PROVIDED PASSAGE:

ATLANTIC CITY, N.J. (AP) — Despite a highly anticipated Super Bowl, New Jersey's casinos and racetracks took in over $200 million less in sports bets in February than they did a month earlier, state gambling regulators said Tuesday.
Figures released by the state Division of Gaming Enforcement show the gambling outlets handled nearly $743 million worth of sports bets in February, down from the more than $996 million they handled in January.
But February's sports betting numbers were still about $200 million higher than they were in February 2020. That, combined with continued strong performance from internet gambling, which was up over 80% from a year ago, helped the casinos and tracks barely exceed the total amount they took in last February.
The $288.2 million they won this February was up 0.3% from a year ago.
Business done in person at casinos was down over 32% in February compared with a year ago, when casino closures had not yet happened.
The numbers were released on the anniversary of New Jersey Gov. Phil Murphy shutting down the casinos due to the coronavirus pandemic. They remained closed until early July 2020, and still operate under capacity restrictions.
“Casino win could not compare to the pre-pandemic results of last year, before restrictions on capacity, amenities, and entertainment were implemented,” said James Plousis, chair of the state Casino Control Commission. “Governor Murphy’s order that increases indoor casino occupancy to 50% later this week will help speed the casinos’ recovery. Atlantic City has been successful minimizing risk to visitors during the pandemic, and it is ready to move forward safely.”
The casinos and tracks kept over $46 million of the sports bets they handled in February, up from just $17 million a year ago.
Among total revenue from individual casinos, Hard Rock was up 8.6% to $29.2 million; Ocean was up 2.4% to $21.8 million; and Borgata was up 1.8% to $67.6 million.
Harrah's was down over 43% to $15 million; Resorts was down almost 37% to $9.1 million; Caesars was down 35% to $13.5 million; and Tropicana was down almost 27% to $22 million.

GIVEN INFORMATION:
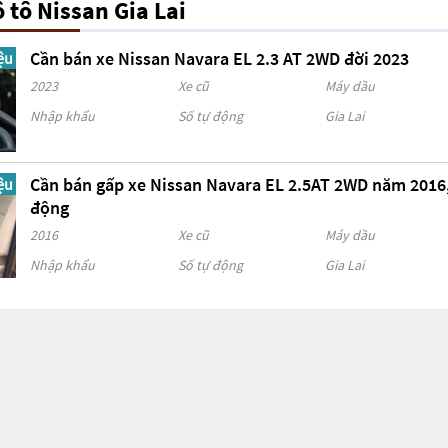
 tô Nissan Gia Lai
Cần bán xe Nissan Navara EL 2.3 AT 2WD đời 2023
ệu
2023
Xe cũ
Máy dầu
Nhập khẩu
Số tự động
Gia Lai
Cần bán gấp xe Nissan Navara EL 2.5AT 2WD năm 2016
ệu
động
2016
Xe cũ
Máy dầu
Nhập khẩu
Số tự động
Gia Lai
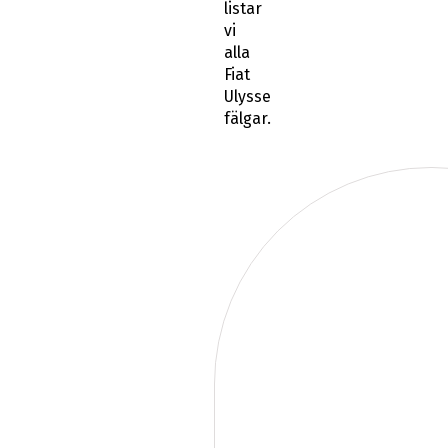
listar
vi
alla
Fiat
Ulysse
fälgar.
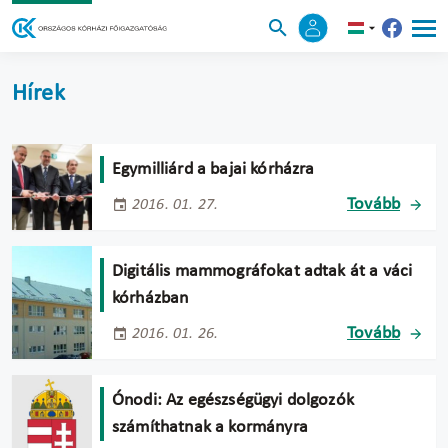
Hírek
Egymilliárd a bajai kórházra
Tovább
2016. 01. 27.
Digitális mammográfokat adtak át a váci
kórházban
Tovább
2016. 01. 26.
Ónodi: Az egészségügyi dolgozók
számíthatnak a kormányra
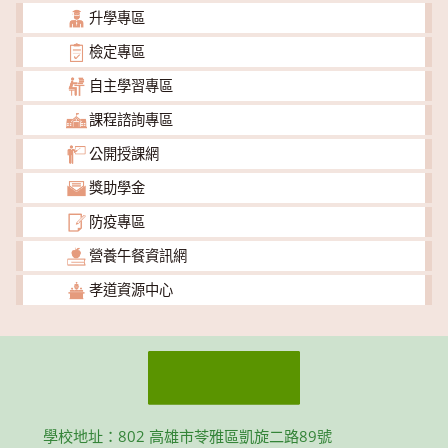
升學專區
檢定專區
自主學習專區
課程諮詢專區
公開授課網
獎助學金
防疫專區
營養午餐資訊網
孝道資源中心
學校地址：802 高雄市苓雅區凱旋二路89號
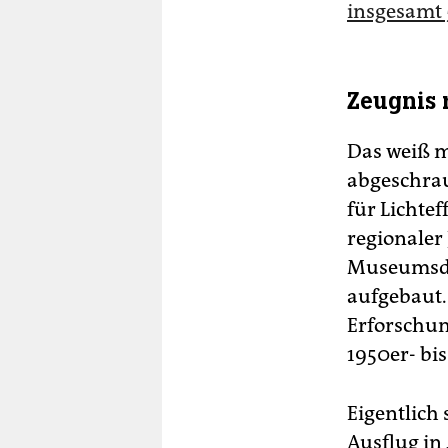
insgesamt 
Zeugnis 
Das weiß ma
abgeschrau
für Lichte
regionaler
Museumsdor
aufgebaut.
Erforschun
1950er- bi
Eigentlich
Ausflug in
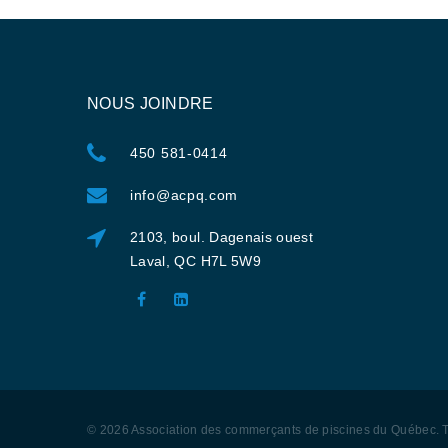
NOUS JOINDRE
450 581-0414
info@acpq.com
2103, boul. Dagenais ouest
Laval, QC H7L 5W9
©
2026
Association des commerçants de piscines du Québec
. 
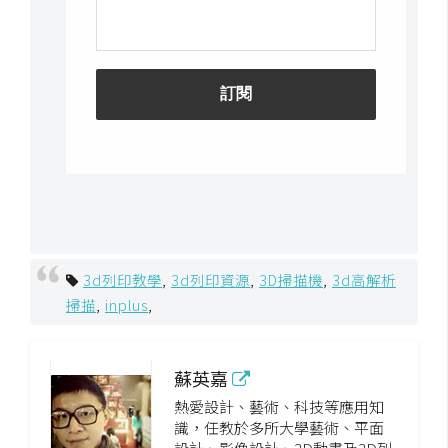
作
提
案
3d列印教學
,
3d列印資源
,
3D掃描機
,
3d高解析
掃描
,
inplus
,
蘇英嘉
熱愛設計、藝術、科技等應用知
識，任教於多所大學藝術、平面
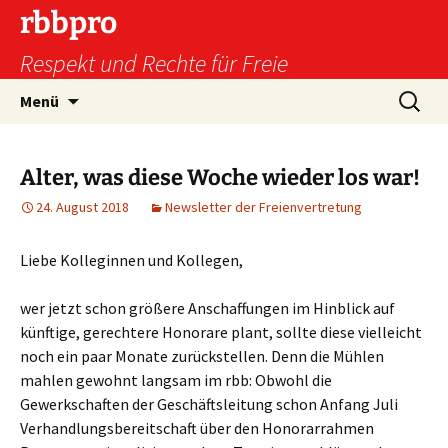
Zum
rbbpro
Inhalt
Respekt und Rechte für Freie
springen
Suchen
Menü
nach:
Alter, was diese Woche wieder los war!
24. August 2018
Newsletter der Freienvertretung
Liebe Kolleginnen und Kollegen,
wer jetzt schon größere Anschaffungen im Hinblick auf
künftige, gerechtere Honorare plant, sollte diese vielleicht
noch ein paar Monate zurückstellen. Denn die Mühlen
mahlen gewohnt langsam im rbb: Obwohl die
Gewerkschaften der Geschäftsleitung schon Anfang Juli
Verhandlungsbereitschaft über den Honorarrahmen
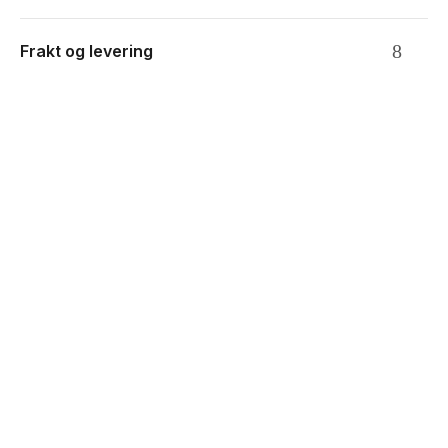
Frakt og levering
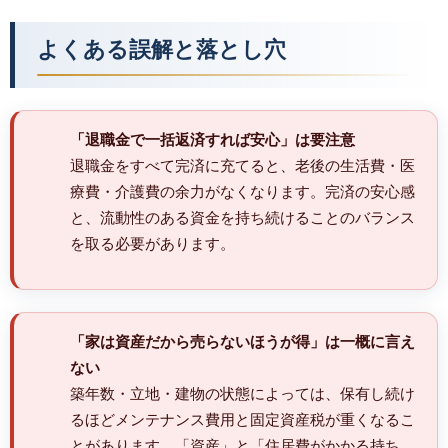
よくある誤解と落とし穴
「退職金で一括返済すれば安心」は要注意
退職金をすべて完済に充てると、老後の生活費・医
療費・介護費の余力がなくなります。完済の安心感
と、流動性のある資金を持ち続けることのバランス
を取る必要があります。
「家は資産だから売らないほうが得」は一概に言え
ない
築年数・立地・建物の状態によっては、保有し続け
るほどメンテナンス費用と固定資産税が重くなるこ
とがあります。「資産」と「住居費がかかる持ち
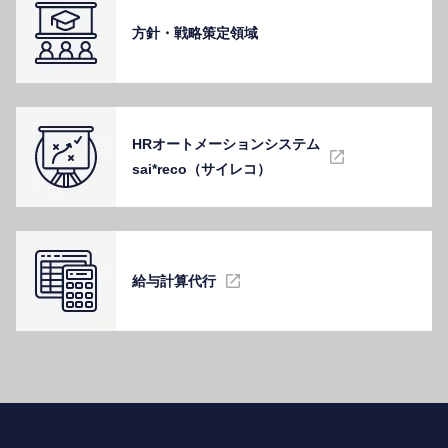
⽅針・戦略策定領域
HRオートメーションシステム
sai*reco（サイレコ）
給与計算代⾏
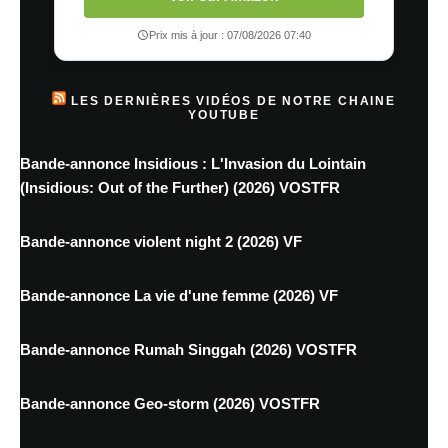
Prix mis à jour : 07/08/2026 07:40
LES DERNIÈRES VIDÉOS DE NOTRE CHAINE
YOUTUBE
Bande-annonce Insidious : L'Invasion du Lointain
(Insidious: Out of the Further) (2026) VOSTFR
Bande-annonce violent night 2 (2026) VF
Bande-annonce La vie d'une femme (2026) VF
Bande-annonce Rumah Singgah (2026) VOSTFR
Bande-annonce Geo-storm (2026) VOSTFR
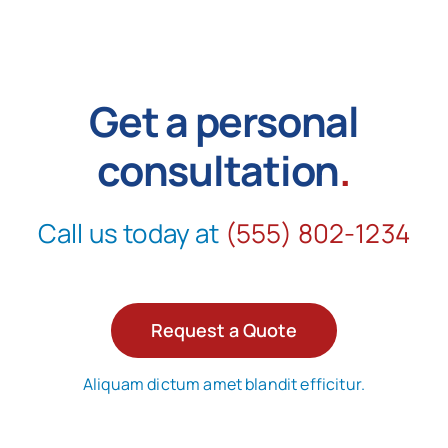
Get a personal
consultation
.
Call us today at
(555) 802-1234
Request a Quote
Aliquam dictum amet blandit efficitur.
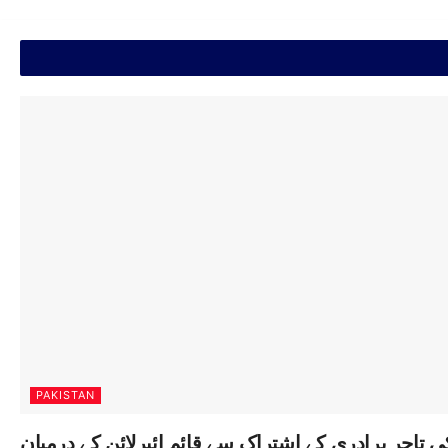
PAKISTAN
ی تاجر برادری کے اشتراک سے قائم ائیرلائن کے درمیان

WORK INSTRUCTION: Reproduce the passage of the New Jersey gambling revenue article starting with "But February's sports" and going on through "from a year ago.".

TASK SOLUTION:
But February's sports betting numbers were still about $200 million higher than they were in February 2020. That, combined with continued strong performance from internet gambling, which was up over 80% from a year ago, helped the casinos and tracks barely exceed the total amount they took in last February.
The $288.2 million they won this February was up 0.3% from a year ago.